Italy’s Telecom Italia says it surpassed the 2 Gbps threshold over a live 5G network, claiming a new record for 5G speeds in Europe.
The connection was completed over a 26 GHz millimeter wave frequency, with partners Ericsson and Qualcomm. TIM beat the 2 Gbps barrier using an Askey CPE RTL0200 powered by Qualcomm’s Snapdragon X50 5G Modem-RF System.
TIM said the connection was made on a 3GPP-standards based nonstandalone solution that enables devices and network components from different providers to interact with and aggregate TIM’s current 4G and 5G network.
“This milestone paves the way to the development of new 5G solutions to grant fixed ultrabroadband to families, companies and public authorities not yet covered,” said Michele Gamberini, TIM’s Chief Technology and Information Officer, in a statement. “This also includes coverage dedicated to the development of robotics and automation digital services in the smart manufacturing area.”
The operator said achieving gigabit speeds with high-band mmWave frequencies helps further the development of 5G fixed wireless access (FWA) services in areas not yet covered, as well as the creation of dedicated 5G indoor coverage.
Enrico Salvatori, president of Qualcomm EMEA congratulated TIM on the achievement in a statement, saying it “again demonstrates the potential of 5G mmWave technology, and shows how operators are able to use a wide range of spectrum bands to deploy 5G. 2020 will see a significant expansion in 5G coverage, and the use of mmWave bands will play a clear role in the build-out.”

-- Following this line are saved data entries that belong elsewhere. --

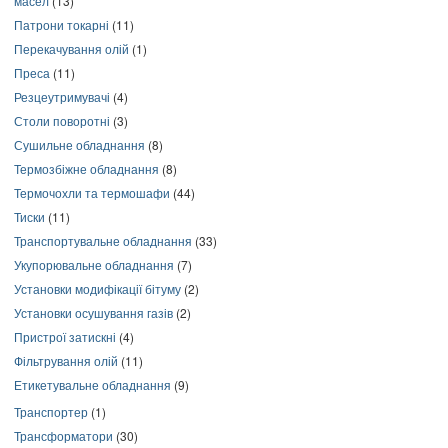
масел
(13)
Патрони токарні
(11)
Перекачування олій
(1)
Преса
(11)
Резцеутримувачі
(4)
Столи поворотні
(3)
Сушильне обладнання
(8)
Термозбіжне обладнання
(8)
Термочохли та термошафи
(44)
Тиски
(11)
Транспортувальне обладнання
(33)
Укупорювальне обладнання
(7)
Установки модифікації бітуму
(2)
Установки осушування газів
(2)
Пристрої затискні
(4)
Фільтрування олій
(11)
Етикетувальне обладнання
(9)
Транспортер
(1)
Трансформатори
(30)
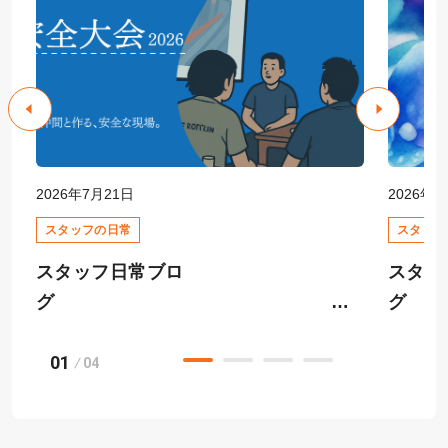
2026年7月21日
2026年6
スタッフの日常
スタッフ
スタッフ日常ブロ
スタッ
グ
01
快適
04
安全大会
ーム相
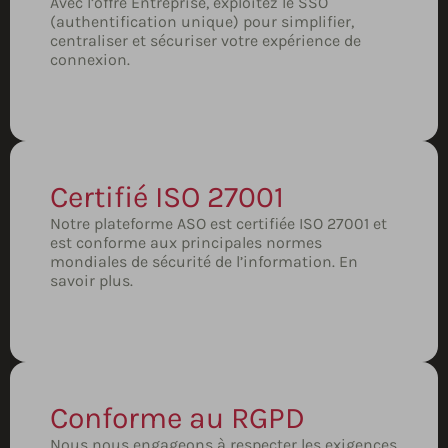
Avec l’offre Entreprise, exploitez le SSO
(authentification unique) pour simplifier,
centraliser et sécuriser votre expérience de
connexion.
Certifié ISO 27001
Notre plateforme ASO est certifiée ISO 27001 et
est conforme aux principales normes
mondiales de sécurité de l’information.
En
savoir plus.
Conforme au RGPD
Nous nous engageons à respecter les exigences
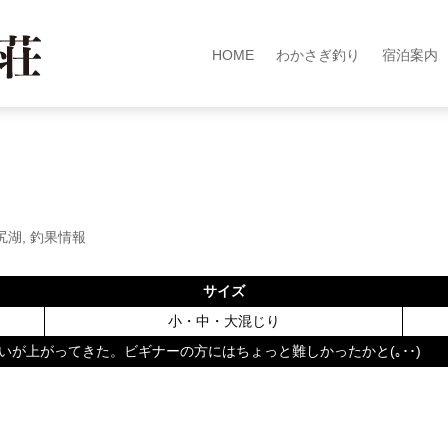
HOME
わかさぎ釣り
宿泊案内
尻湖
,
釣果情報
サイズ
小・中・大混じり
いが上がってきた。ビギナーの方にはちょっと難しかったかと(｡･･) 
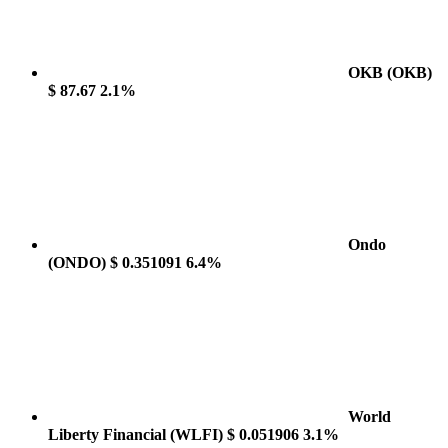
OKB
(OKB)
$ 87.67
2.1%
Ondo
(ONDO)
$ 0.351091
6.4%
World
Liberty Financial
(WLFI)
$ 0.051906
3.1%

TIM won 200 megahertz of 26 GHz spectrum at Italy’s 2018 spectrum auction. It tapped an additional 200 megahertz (for 400-megahertz total) available under the bid’s "26 GHz Club Use," which lets 5G spectrum assignee winners use the full 1 GHz available in the band if not used by other assignees.

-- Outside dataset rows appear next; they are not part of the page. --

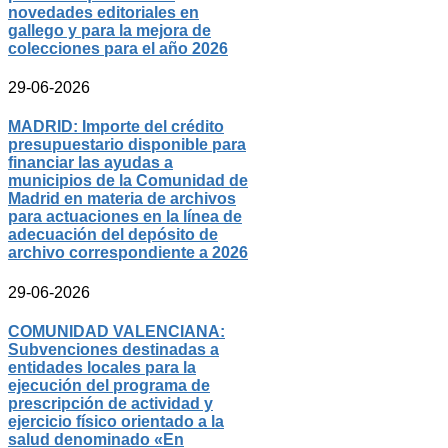
novedades editoriales en
gallego y para la mejora de
colecciones para el año 2026
29-06-2026
MADRID: Importe del crédito
presupuestario disponible para
financiar las ayudas a
municipios de la Comunidad de
Madrid en materia de archivos
para actuaciones en la línea de
adecuación del depósito de
archivo correspondiente a 2026
29-06-2026
COMUNIDAD VALENCIANA:
Subvenciones destinadas a
entidades locales para la
ejecución del programa de
prescripción de actividad y
ejercicio físico orientado a la
salud denominado «En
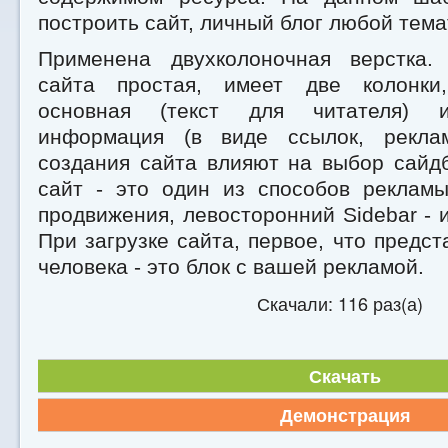
построить сайт, личный блог любой тема
Применена двухколоночная верстка.
сайта простая, имеет две колонки,
основная (текст для читателя) и
информация (в виде ссылок, рекл
создания сайта влияют на выбор сайд
сайт - это один из способов рекламы
продвижения, левосторонний Sidebar - 
При загрузке сайта, первое, что предст
человека - это блок с вашей рекламой.
Скачали: 116 раз(а)
Скачать
Демонстрация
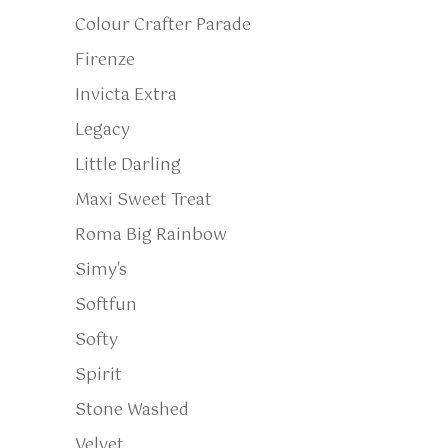
Colour Crafter Parade
Firenze
Invicta Extra
Legacy
Little Darling
Maxi Sweet Treat
Roma Big Rainbow
Simy's
Softfun
Softy
Spirit
Stone Washed
Velvet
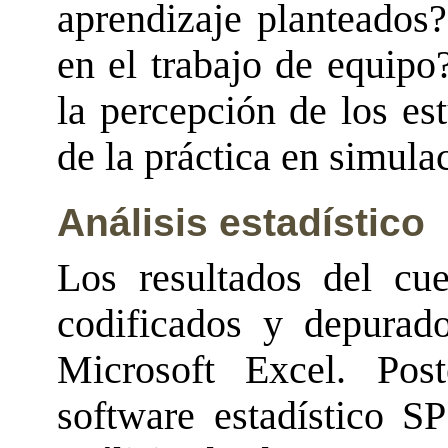
aprendizaje planteados
en el trabajo de equipo
la percepción de los es
de la práctica en simulac
Análisis estadístico
Los resultados del cue
codificados y depurad
Microsoft Excel. Pos
software estadístico SP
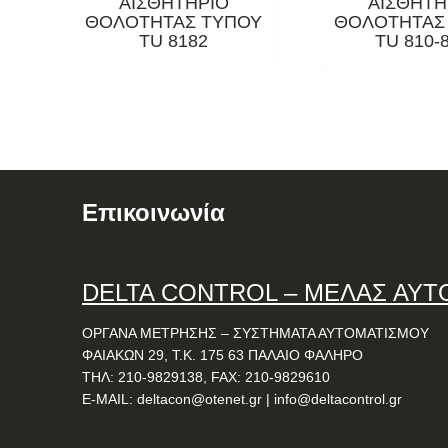
ΑΙΣΘΗΤΗΡΙΟ
ΑΙΣΘΗΤΗ
ΘΟΛΟΤΗΤΑΣ ΤΥΠΟΥ
ΘΟΛΟΤΗΤΑΣ
TU 8182
TU 810-
Επικοινωνία
DELTA
CONTROL
– ΜΕΛΑΣ ΑΥΤ
ΟΡΓΑΝΑ ΜΕΤΡΗΣΗΣ – ΣΥΣΤΗΜΑΤΑ ΑΥΤΟΜΑΤΙΣΜΟΥ
ΦΑΙΑΚΩΝ 29, Τ.Κ. 175 63 ΠΑΛΑΙΟ ΦΑΛΗΡΟ
ΤΗΛ: 210-9829138, FAX: 210-9829610
E-MAIL:
deltacon@otenet.gr
|
info@deltacontrol.gr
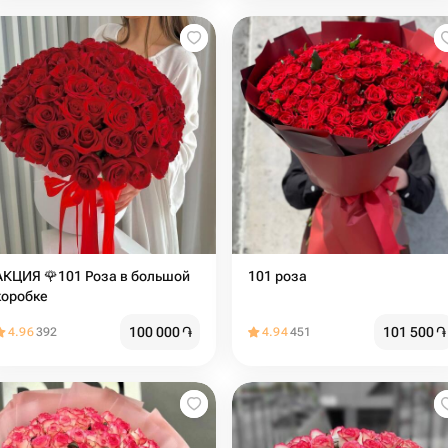
АКЦИЯ 🌹101 Роза в большой
101 роза
коробке
100 000
֏
101 500
֏
4.96
392
4.94
451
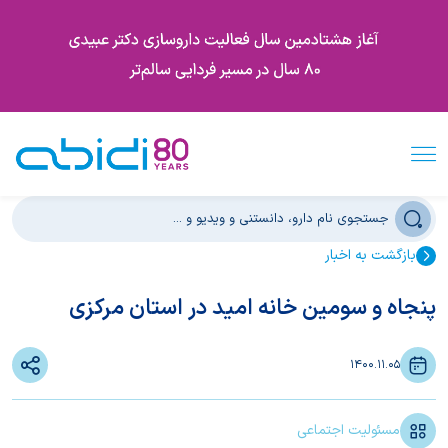
بازگشت به اخبار
پنجاه و سومین خانه امید در استان مرکزی
1400.11.05
مسئولیت اجتماعی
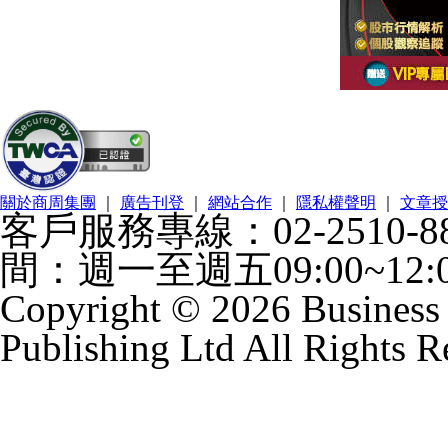
關於商周集團
｜
廣告刊登
｜
網站合作
｜
隱私權聲明
｜
文章授
客戶服務專線：02-2510-88
間：週一至週五09:00~12:00
Copyright © 2026 Business 
Publishing Ltd All Rights R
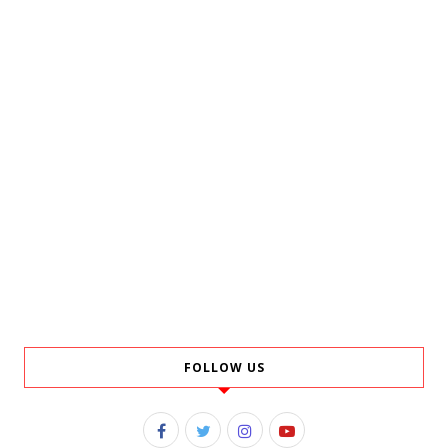
FOLLOW US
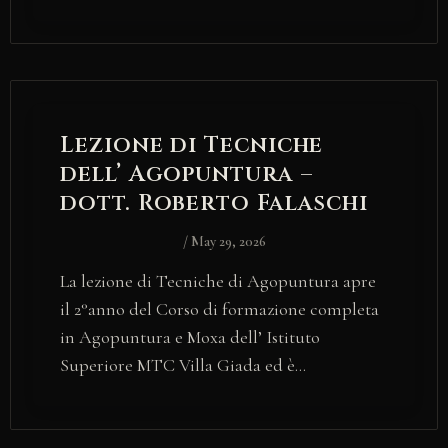
Lezione di Tecniche
dell’ Agopuntura –
dott. Roberto Falaschi
/
May 29, 2026
La lezione di Tecniche di Agopuntura apre
il 2°anno del Corso di formazione completa
in Agopuntura e Moxa dell’ Istituto
Superiore MTC Villa Giada ed è…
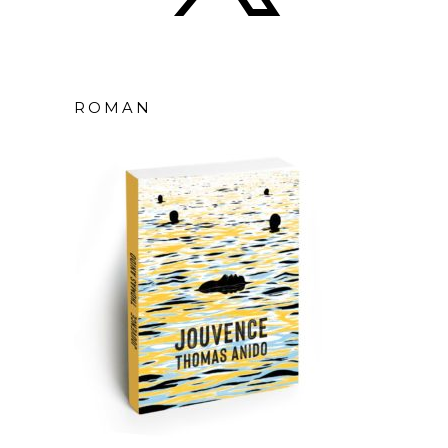
ROMAN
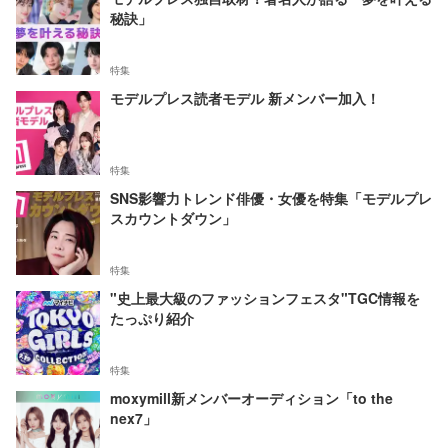
秘訣」
特集
モデルプレス読者モデル 新メンバー加入！
特集
SNS影響力トレンド俳優・女優を特集「モデルプレ
スカウントダウン」
特集
"史上最大級のファッションフェスタ"TGC情報を
たっぷり紹介
特集
moxymill新メンバーオーディション「to the
nex7」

The operator noted that performance will improve significantly this year when the network will be able to tap up to 800 megahertz, and afterward up to 1,000 MHz.
Italy’s Ministry of Economic Development (MiSE) raised about $7.56 billion from its 5G spectrum auction, including EUR 2.4 billion ($2.7 billion) paid by TIM. In addition to the 26 GHz spectrum, TIM also came away with 80 megahertz in the 3.7 GHz band, and 20 megahertz in the 700 MHz band.
Rival Vodafone Italia scooped up roughly the same amount of spectrum for a similar sum during the auction. Last year the pair inked a network sharing deal to pool their combined 22,000 towers and jointly deploy infrastructure to help accelerate respective 5G rollouts.
“This agreement will enable us to step up the rollout of 5G for the benefit of our customers and the community as a whole,” said Vodafone Italia Aldo Bisio, in a statement announcing sharing agreement. “Network sharing reaps the benefits of 5G and at the same time reduces the impact on the environment and lowers rollout costs, allowing more investment in services for customers.”
TIM launched 5G in Italy last year using its 3.7 GHz spectrum for commercial service in Rome, Turin and Naples. It aims to cover 120 cities, 200 holiday destinations and 245 industrial districts by 2021, along with 200 enterprise-specific projects.
The telecom operator can start utilizing its 700 MHz spectrum starting July 1.
In the U.S., peak speeds on Verizon’s commercial 5G network using millimeter wave spectrum clocked in above 2 Gbps in multiple cities over the summer.